Fais des enfants, plante des arbres,
Polis des vers, sculpte des marbres,
La Dent dit « Vivras-tu ce soir ? »

Quoiqu’il ébauche ou qu’il espère,
L’homme ne vit pas un moment
Sans subir l’avertissement
De l’insupportable Vipère.

abba ccd eed a’b’b’a’= QTTQ (tercets enchassés dans les quatrains)  – octo

La vie et son matin me disaient : Espérance ! — 1849 (6)

– Auguste Brizeux in Revue de Lille (1900)

L’arbre du Nord

La vie et son matin me disaient : Espérance !
Une immense journée apparaît devant toi :
Dans ton magique empire arrive, jeune roi ;
L’oiseau chante, la fleur embaume, et c’est en France !

Voici venu midi, morne, silencieux ;
L’oiseau cache, endormi, sa tête sous son aile,
La fleur tombe, épuisée et l’âme fait comme elle.

Ranime ces langueurs, ô matin gracieux !
Que rapide elle a fuit, la journée éternelle !
La nuit tombe, un long crêpe enveloppe les cieux.

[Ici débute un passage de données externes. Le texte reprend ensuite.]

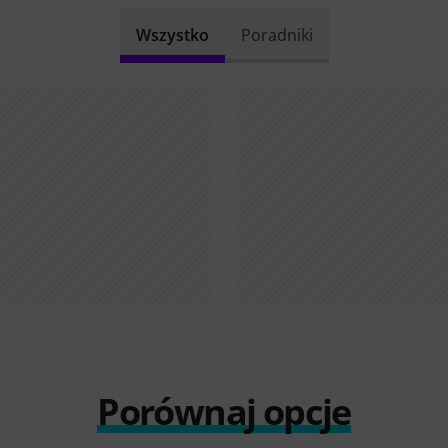
Wszystko
Poradniki
Porównaj opcje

Mais une autre, plus belle, à l’horizon commence,
Elle vient, doucement, poindre aux yeux de la foi.
Chantez, oiseaux du ciel ! fleurs d’or, brillez sur moi !
Ah ! voici la journée invariable, immense.

Q1 (abba) T1 (cdd) T2 (cdc) Q2 (abba) – Tercets embrassés dans les quatrains. a.ch : ‘sonnet polaire’.